**Work instructions:** Every line in the listing is to be echoed verbatim.

**Records provided:**
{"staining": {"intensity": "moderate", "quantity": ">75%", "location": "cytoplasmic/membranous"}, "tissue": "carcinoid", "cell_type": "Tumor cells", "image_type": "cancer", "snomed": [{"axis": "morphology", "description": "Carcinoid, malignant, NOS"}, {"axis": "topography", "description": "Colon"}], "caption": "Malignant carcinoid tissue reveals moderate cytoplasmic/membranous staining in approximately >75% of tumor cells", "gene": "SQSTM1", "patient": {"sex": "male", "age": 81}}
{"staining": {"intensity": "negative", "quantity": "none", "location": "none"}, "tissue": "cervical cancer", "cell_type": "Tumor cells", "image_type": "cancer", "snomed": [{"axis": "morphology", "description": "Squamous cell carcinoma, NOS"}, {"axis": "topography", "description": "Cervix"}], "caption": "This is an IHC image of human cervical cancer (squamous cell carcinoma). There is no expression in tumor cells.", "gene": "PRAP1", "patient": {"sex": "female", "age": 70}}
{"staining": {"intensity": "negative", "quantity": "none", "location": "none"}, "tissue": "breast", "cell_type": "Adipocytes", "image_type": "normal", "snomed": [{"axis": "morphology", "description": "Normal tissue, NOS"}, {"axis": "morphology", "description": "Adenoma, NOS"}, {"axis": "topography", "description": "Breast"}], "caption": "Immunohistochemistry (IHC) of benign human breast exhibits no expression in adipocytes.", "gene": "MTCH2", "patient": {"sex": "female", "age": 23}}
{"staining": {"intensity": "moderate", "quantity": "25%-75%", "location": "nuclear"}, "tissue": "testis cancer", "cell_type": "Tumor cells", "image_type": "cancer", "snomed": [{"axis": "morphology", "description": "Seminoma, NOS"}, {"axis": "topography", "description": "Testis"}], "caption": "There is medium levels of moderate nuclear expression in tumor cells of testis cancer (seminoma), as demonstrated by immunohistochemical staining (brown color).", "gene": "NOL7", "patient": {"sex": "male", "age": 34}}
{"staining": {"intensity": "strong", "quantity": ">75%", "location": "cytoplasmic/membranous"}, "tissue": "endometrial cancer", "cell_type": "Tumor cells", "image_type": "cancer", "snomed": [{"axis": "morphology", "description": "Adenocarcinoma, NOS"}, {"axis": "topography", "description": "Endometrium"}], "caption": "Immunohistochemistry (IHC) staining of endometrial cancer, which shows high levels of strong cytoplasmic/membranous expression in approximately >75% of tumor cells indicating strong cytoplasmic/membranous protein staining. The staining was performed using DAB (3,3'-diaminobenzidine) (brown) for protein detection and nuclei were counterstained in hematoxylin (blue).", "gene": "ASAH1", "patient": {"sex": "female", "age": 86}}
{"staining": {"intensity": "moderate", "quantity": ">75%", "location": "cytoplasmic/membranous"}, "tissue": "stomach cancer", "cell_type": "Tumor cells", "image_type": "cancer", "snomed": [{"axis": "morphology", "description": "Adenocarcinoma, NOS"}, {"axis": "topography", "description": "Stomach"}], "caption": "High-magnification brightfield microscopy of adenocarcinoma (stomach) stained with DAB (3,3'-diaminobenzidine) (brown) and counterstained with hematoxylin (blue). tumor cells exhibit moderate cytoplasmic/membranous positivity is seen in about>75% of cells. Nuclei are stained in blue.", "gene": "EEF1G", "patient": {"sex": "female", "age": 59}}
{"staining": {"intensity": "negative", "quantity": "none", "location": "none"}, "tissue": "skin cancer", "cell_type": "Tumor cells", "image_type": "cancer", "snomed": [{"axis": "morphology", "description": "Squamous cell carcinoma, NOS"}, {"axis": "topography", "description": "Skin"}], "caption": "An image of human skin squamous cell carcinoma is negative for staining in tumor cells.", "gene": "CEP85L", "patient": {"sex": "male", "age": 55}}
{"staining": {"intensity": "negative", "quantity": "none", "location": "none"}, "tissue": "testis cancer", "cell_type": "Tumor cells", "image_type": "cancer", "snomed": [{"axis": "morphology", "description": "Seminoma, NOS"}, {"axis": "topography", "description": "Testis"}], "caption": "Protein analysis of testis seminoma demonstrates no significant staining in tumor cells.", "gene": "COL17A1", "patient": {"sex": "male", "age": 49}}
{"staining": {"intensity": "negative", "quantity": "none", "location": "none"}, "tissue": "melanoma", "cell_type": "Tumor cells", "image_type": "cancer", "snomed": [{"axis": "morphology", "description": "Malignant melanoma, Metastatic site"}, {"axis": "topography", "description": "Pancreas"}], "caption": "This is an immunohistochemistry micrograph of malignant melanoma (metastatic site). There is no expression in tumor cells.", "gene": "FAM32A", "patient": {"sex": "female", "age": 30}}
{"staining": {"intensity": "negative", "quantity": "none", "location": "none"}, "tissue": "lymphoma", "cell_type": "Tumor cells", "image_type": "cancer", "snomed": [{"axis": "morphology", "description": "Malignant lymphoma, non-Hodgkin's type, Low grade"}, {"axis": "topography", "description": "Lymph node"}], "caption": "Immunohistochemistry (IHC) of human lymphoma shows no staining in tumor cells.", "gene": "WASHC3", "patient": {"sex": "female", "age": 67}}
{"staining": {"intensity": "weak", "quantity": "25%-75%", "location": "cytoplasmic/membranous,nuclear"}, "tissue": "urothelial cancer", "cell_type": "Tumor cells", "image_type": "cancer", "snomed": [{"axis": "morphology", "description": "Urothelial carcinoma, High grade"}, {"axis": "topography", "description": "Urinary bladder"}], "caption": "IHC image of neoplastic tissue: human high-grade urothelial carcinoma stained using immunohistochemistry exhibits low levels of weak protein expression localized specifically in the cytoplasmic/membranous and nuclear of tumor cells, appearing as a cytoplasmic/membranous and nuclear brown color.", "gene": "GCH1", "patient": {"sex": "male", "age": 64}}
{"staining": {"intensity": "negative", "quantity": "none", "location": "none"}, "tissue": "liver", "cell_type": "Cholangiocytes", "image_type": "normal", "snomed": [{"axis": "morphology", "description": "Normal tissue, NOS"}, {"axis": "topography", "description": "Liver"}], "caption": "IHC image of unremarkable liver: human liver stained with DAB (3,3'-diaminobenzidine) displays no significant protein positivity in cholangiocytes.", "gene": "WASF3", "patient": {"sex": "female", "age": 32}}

**Written solution:**
{"staining": {"intensity": "moderate", "quantity": ">75%", "location": "cytoplasmic/membranous"}, "tissue": "carcinoid", "cell_type": "Tumor cells", "image_type": "cancer", "snomed": [{"axis": "morphology", "description": "Carcinoid, malignant, NOS"}, {"axis": "topography", "description": "Colon"}], "caption": "Malignant carcinoid tissue reveals moderate cytoplasmic/membranous staining in approximately >75% of tumor cells", "gene": "SQSTM1", "patient": {"sex": "male", "age": 81}}
{"staining": {"intensity": "negative", "quantity": "none", "location": "none"}, "tissue": "cervical cancer", "cell_type": "Tumor cells", "image_type": "cancer", "snomed": [{"axis": "morphology", "description": "Squamous cell carcinoma, NOS"}, {"axis": "topography", "description": "Cervix"}], "caption": "This is an IHC image of human cervical cancer (squamous cell carcinoma). There is no expression in tumor cells.", "gene": "PRAP1", "patient": {"sex": "female", "age": 70}}
{"staining": {"intensity": "negative", "quantity": "none", "location": "none"}, "tissue": "breast", "cell_type": "Adipocytes", "image_type": "normal", "snomed": [{"axis": "morphology", "description": "Normal tissue, NOS"}, {"axis": "morphology", "description": "Adenoma, NOS"}, {"axis": "topography", "description": "Breast"}], "caption": "Immunohistochemistry (IHC) of benign human breast exhibits no expression in adipocytes.", "gene": "MTCH2", "patient": {"sex": "female", "age": 23}}
{"staining": {"intensity": "moderate", "quantity": "25%-75%", "location": "nuclear"}, "tissue": "testis cancer", "cell_type": "Tumor cells", "image_type": "cancer", "snomed": [{"axis": "morphology", "description": "Seminoma, NOS"}, {"axis": "topography", "description": "Testis"}], "caption": "There is medium levels of moderate nuclear expression in tumor cells of testis cancer (seminoma), as demonstrated by immunohistochemical staining (brown color).", "gene": "NOL7", "patient": {"sex": "male", "age": 34}}
{"staining": {"intensity": "strong", "quantity": ">75%", "location": "cytoplasmic/membranous"}, "tissue": "endometrial cancer", "cell_type": "Tumor cells", "image_type": "cancer", "snomed": [{"axis": "morphology", "description": "Adenocarcinoma, NOS"}, {"axis": "topography", "description": "Endometrium"}], "caption": "Immunohistochemistry (IHC) staining of endometrial cancer, which shows high levels of strong cytoplasmic/membranous expression in approximately >75% of tumor cells indicating strong cytoplasmic/membranous protein staining. The staining was performed using DAB (3,3'-diaminobenzidine) (brown) for protein detection and nuclei were counterstained in hematoxylin (blue).", "gene": "ASAH1", "patient": {"sex": "female", "age": 86}}
{"staining": {"intensity": "moderate", "quantity": ">75%", "location": "cytoplasmic/membranous"}, "tissue": "stomach cancer", "cell_type": "Tumor cells", "image_type": "cancer", "snomed": [{"axis": "morphology", "description": "Adenocarcinoma, NOS"}, {"axis": "topography", "description": "Stomach"}], "caption": "High-magnification brightfield microscopy of adenocarcinoma (stomach) stained with DAB (3,3'-diaminobenzidine) (brown) and counterstained with hematoxylin (blue). tumor cells exhibit moderate cytoplasmic/membranous positivity is seen in about>75% of cells. Nuclei are stained in blue.", "gene": "EEF1G", "patient": {"sex": "female", "age": 59}}
{"staining": {"intensity": "negative", "quantity": "none", "location": "none"}, "tissue": "skin cancer", "cell_type": "Tumor cells", "image_type": "cancer", "snomed": [{"axis": "morphology", "description": "Squamous cell carcinoma, NOS"}, {"axis": "topography", "description": "Skin"}], "caption": "An image of human skin squamous cell carcinoma is negative for staining in tumor cells.", "gene": "CEP85L", "patient": {"sex": "male", "age": 55}}
{"staining": {"intensity": "negative", "quantity": "none", "location": "none"}, "tissue": "testis cancer", "cell_type": "Tumor cells", "image_type": "cancer", "snomed": [{"axis": "morphology", "description": "Seminoma, NOS"}, {"axis": "topography", "description": "Testis"}], "caption": "Protein analysis of testis seminoma demonstrates no significant staining in tumor cells.", "gene": "COL17A1", "patient": {"sex": "male", "age": 49}}
{"staining": {"intensity": "negative", "quantity": "none", "location": "none"}, "tissue": "melanoma", "cell_type": "Tumor cells", "image_type": "cancer", "snomed": [{"axis": "morphology", "description": "Malignant melanoma, Metastatic site"}, {"axis": "topography", "description": "Pancreas"}], "caption": "This is an immunohistochemistry micrograph of malignant melanoma (metastatic site). There is no expression in tumor cells.", "gene": "FAM32A", "patient": {"sex": "female", "age": 30}}
{"staining": {"intensity": "negative", "quantity": "none", "location": "none"}, "tissue": "lymphoma", "cell_type": "Tumor cells", "image_type": "cancer", "snomed": [{"axis": "morphology", "description": "Malignant lymphoma, non-Hodgkin's type, Low grade"}, {"axis": "topography", "description": "Lymph node"}], "caption": "Immunohistochemistry (IHC) of human lymphoma shows no staining in tumor cells.", "gene": "WASHC3", "patient": {"sex": "female", "age": 67}}
{"staining": {"intensity": "weak", "quantity": "25%-75%", "location": "cytoplasmic/membranous,nuclear"}, "tissue": "urothelial cancer", "cell_type": "Tumor cells", "image_type": "cancer", "snomed": [{"axis": "morphology", "description": "Urothelial carcinoma, High grade"}, {"axis": "topography", "description": "Urinary bladder"}], "caption": "IHC image of neoplastic tissue: human high-grade urothelial carcinoma stained using immunohistochemistry exhibits low levels of weak protein expression localized specifically in the cytoplasmic/membranous and nuclear of tumor cells, appearing as a cytoplasmic/membranous and nuclear brown color.", "gene": "GCH1", "patient": {"sex": "male", "age": 64}}
{"staining": {"intensity": "negative", "quantity": "none", "location": "none"}, "tissue": "liver", "cell_type": "Cholangiocytes", "image_type": "normal", "snomed": [{"axis": "morphology", "description": "Normal tissue, NOS"}, {"axis": "topography", "description": "Liver"}], "caption": "IHC image of unremarkable liver: human liver stained with DAB (3,3'-diaminobenzidine) displays no significant protein positivity in cholangiocytes.", "gene": "WASF3", "patient": {"sex": "female", "age": 32}}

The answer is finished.